Es dürfte auf der Hand liegen, dass Predictive Quality ohne Online-Daten nicht möglich ist – je mehr, desto besser, denn je realistischer das digitale Abbild ist, desto höher ist die Wahrscheinlichkeit, dass die Qualitätsprognosen zutreffen. Dafür muss nicht nur das zu fertigende Produkt anhand zahlreicher Daten digital abgebildet werden, sondern auch die einzelnen Fertigungsprozesse. Dazu braucht es Daten wie etwa über die Verfügbarkeiten von Maschinen, Werkzeugen, Rüstzeiten, Temperaturen, Drücken und so weiter. Viele produzierende Unternehmen verfügen teilweise über derartige Daten in einzelnen Anwendungen. So liegt die Herausforderung weniger in der Größe der Datenmenge als vielmehr in der richtigen Auswahl, der Datenaufbereitung und vor allem in der Datenintegration.

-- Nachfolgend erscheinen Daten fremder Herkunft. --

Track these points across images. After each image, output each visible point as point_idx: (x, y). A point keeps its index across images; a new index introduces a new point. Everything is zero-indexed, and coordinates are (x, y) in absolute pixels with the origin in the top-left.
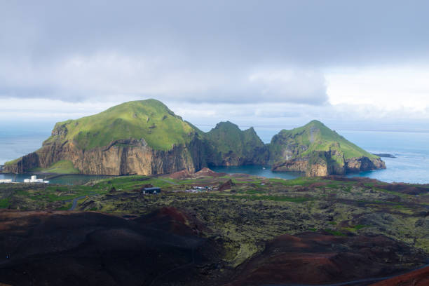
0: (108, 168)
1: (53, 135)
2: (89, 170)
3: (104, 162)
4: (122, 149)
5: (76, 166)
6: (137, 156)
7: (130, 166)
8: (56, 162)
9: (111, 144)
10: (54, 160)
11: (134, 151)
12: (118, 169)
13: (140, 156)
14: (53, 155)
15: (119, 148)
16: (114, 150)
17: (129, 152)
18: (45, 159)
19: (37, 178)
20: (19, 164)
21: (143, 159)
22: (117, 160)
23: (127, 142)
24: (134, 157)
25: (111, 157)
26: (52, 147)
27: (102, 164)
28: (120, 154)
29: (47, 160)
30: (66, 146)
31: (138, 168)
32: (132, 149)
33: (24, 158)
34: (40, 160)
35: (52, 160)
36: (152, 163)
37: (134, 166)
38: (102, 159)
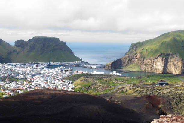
0: (157, 69)
1: (130, 50)
2: (146, 69)
3: (154, 65)
4: (164, 59)
5: (140, 67)
6: (173, 63)
7: (169, 68)
8: (131, 64)
9: (158, 55)
10: (130, 63)
11: (172, 60)
12: (162, 70)
13: (175, 63)
14: (129, 61)
15: (163, 58)
16: (160, 59)
17: (169, 60)
18: (125, 62)
19: (116, 72)
20: (112, 64)
21: (177, 65)
22: (162, 64)
23: (168, 55)
24: (171, 63)
25: (158, 63)
26: (129, 56)
27: (153, 66)
28: (163, 61)
29: (126, 63)
30: (136, 56)
31: (174, 70)
32: (170, 59)
33: (114, 62)
34: (123, 63)
35: (129, 63)
36: (182, 67)
37: (171, 68)
38: (153, 64)
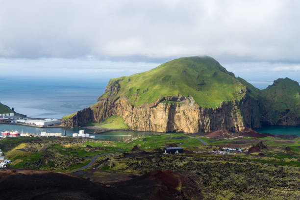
0: (156, 125)
1: (107, 91)
2: (137, 126)
3: (152, 118)
4: (169, 106)
5: (125, 122)
6: (184, 114)
7: (177, 122)
8: (109, 117)
9: (158, 101)
10: (107, 115)
11: (181, 108)
12: (165, 126)
13: (187, 113)
14: (105, 111)
15: (166, 105)
16: (161, 106)
17: (177, 109)
18: (99, 114)
19: (85, 133)
20: (74, 118)
21: (190, 117)
22: (164, 116)
23: (174, 99)
24: (181, 114)
25: (158, 114)
26: (105, 102)
27: (149, 120)
28: (167, 111)
29: (100, 116)
30: (117, 102)
31: (185, 126)
32: (179, 106)
33: (79, 113)
34: (94, 116)
35: (105, 116)
36: (199, 121)
37: (181, 123)
38: (150, 116)
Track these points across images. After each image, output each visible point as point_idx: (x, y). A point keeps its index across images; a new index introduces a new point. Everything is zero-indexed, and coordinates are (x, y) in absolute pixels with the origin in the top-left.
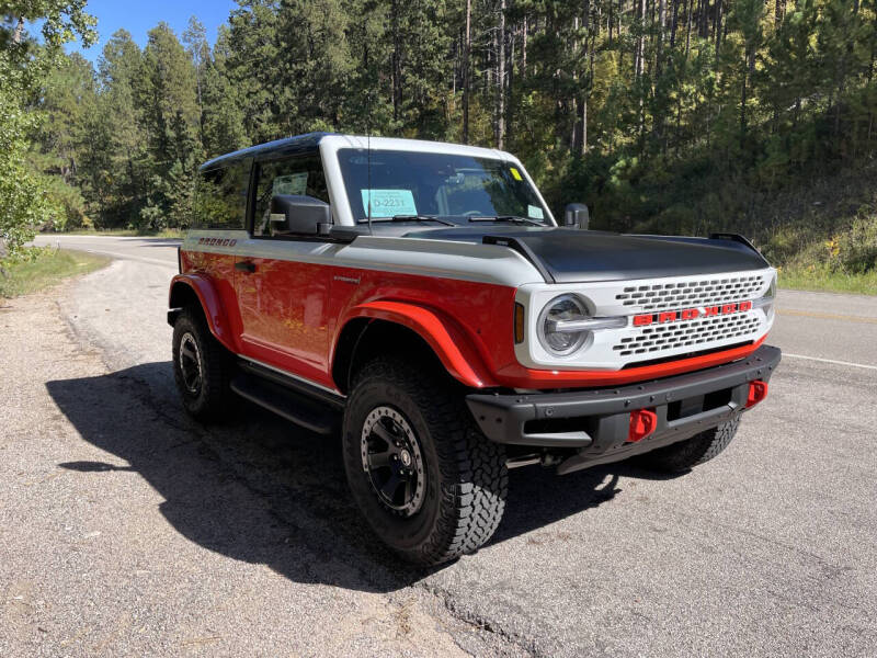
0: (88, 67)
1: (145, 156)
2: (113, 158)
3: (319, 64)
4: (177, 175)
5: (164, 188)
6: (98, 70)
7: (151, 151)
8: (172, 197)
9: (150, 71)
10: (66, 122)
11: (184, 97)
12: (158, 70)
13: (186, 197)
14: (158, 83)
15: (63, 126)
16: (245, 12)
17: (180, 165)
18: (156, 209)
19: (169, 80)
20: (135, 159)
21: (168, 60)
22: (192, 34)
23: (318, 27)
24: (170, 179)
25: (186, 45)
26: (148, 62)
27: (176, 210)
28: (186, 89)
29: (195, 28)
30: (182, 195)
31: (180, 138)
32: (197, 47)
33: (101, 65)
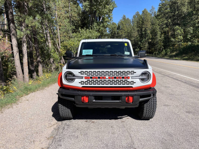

Dabei gilt es auch zu berücksichtigen, dass die Prozessqualität eine wichtige, aber nicht die einzige Voraussetzung für eine hohe Produktqualität ist. Die angewendete Fertigungstechnologie kann ebenfalls auf die Produktqualität einwirken, selbst dann, wenn alle Prozesswerte optimal eingestellt sind. Und natürlich existieren weitere externe Faktoren, die die Prozess- und Produktqualität beeinflussen. Die gute Nachricht: Mit Predictive Quality können all diese Einflüsse berücksichtigt werden. Die Industrie 4.0 fußt auf der horizontalen und vertikalen Datenintegration, auch unter dem Begriff Internet of Production (IoP) bekannt. Im Idealfall ist jeder Unternehmensbereich mit allen anderen Bereichen vernetzt – selbst mit Anwendern und Lieferanten.

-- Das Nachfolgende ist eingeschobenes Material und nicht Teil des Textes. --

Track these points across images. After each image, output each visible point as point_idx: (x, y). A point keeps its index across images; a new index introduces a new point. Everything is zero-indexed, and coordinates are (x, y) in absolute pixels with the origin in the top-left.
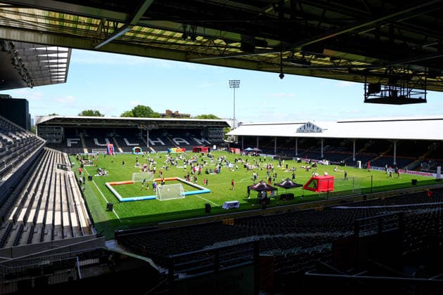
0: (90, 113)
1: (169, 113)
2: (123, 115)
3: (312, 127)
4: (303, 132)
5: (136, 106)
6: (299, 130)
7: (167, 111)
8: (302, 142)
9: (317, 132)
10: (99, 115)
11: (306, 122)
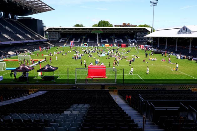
0: (77, 25)
1: (125, 25)
2: (93, 26)
3: (186, 29)
4: (181, 33)
5: (100, 21)
6: (179, 33)
7: (123, 23)
8: (181, 41)
9: (189, 33)
10: (82, 26)
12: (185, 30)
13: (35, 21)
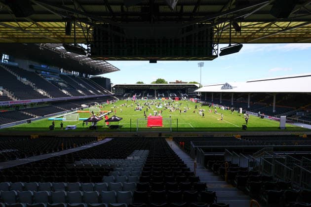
0: (139, 83)
2: (152, 83)
4: (224, 89)
5: (157, 79)
7: (177, 81)
8: (224, 95)
9: (230, 89)
11: (225, 83)
12: (227, 86)
13: (105, 79)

Angesichts dieser Vorstellung kann man erahnen, welch wichtige Rolle der Datenintegration zukommt. Aber nicht nur aus dieser gesamtheitlichen Betrachtung ist eine hochwertige Datenintegration ein zentraler Punkt, bevor Predictive Quality angewendet werden kann. Wie bei allen Prognosen nimmt auch hier die Güte der Vorhersage für die Prozess- und Produktqualität ab, je weiter die Prognosen in die Zukunft reichen. Anders gesagt: Es ist einfacher, den Sieger eines Pferderennens zehn Meter vor dem Ziel vorherzusagen als am Start. Aber: Je länger der Prognosehorizont ist, desto einfacher ist es, auf Qualitätsabweichungen zu reagieren. Unternehmen müssen also das Spannungsfeld zwischen Prognosehorizont und -güte austarieren, um ausreichend Spielraum für adäquate Reaktionen zu erhalten.

Modular und skalierbar

Grundlage für die Nutzung von Predictive Quality ist das MES. Je mehr Daten im System vorhanden sind, desto präziser ist das digitale Abbild und damit auch die Qualitätsvorhersage. Aber auch hier ist die Menge an Daten nicht der einzige Faktor. Die unterschiedlichen Daten aus zahlreichen Quellen müssen vereinheitlich und miteinander verknüpft werden. Die Gbo Datacomp kann hierbei einerseits auf die Erfahrungen aus dem Forschungsprojekt quadrika und andererseits auf das Know-how aus zahlreichen MES-Implementierungen zurückgreifen. Mit Bisoft MES verfügt Gbo über eine Datenplattform, die unabhängig von vorhandenen QM-Lösungen alle wichtigen Daten sammelt, verdichtet und visualisiert, um daraus anhand präskriptiver Analysen Qualitätsprognosen in Echtzeit zu entwickeln, die im laufenden Fertigungsprozess zur Verfügung gestellt werden.
Natürlich kann das Ideal der horizontalen und vertikalen Datenintegration nicht von heute auf morgen erreicht werden. Daher ist Bisoft MES modular aufgebaut, sodass die Integrationsplattform anhand der Bedürfnisse und Anforderungen des jeweiligen Unternehmens skaliert werden kann. Auf diese Weise können zum Beispiel nach einer Test-Fertigungslinie weitere Linien sukzessive in die Plattform integriert werden. Ebenso lassen sich Schritt für Schritt immer mehr Daten, auch aus Unternehmensbereichen abseits der Produktion, integrieren, um die Genauigkeit des digitalen Abbilds und damit der Vorhersagen zu erhöhen. Letztendlich können die Vorteile der Predictive Quality nicht nur in der Fertigung zum Tragen kommen, sondern überall dort im Unternehmen, wo die Prozessqualität gesteigert werden soll.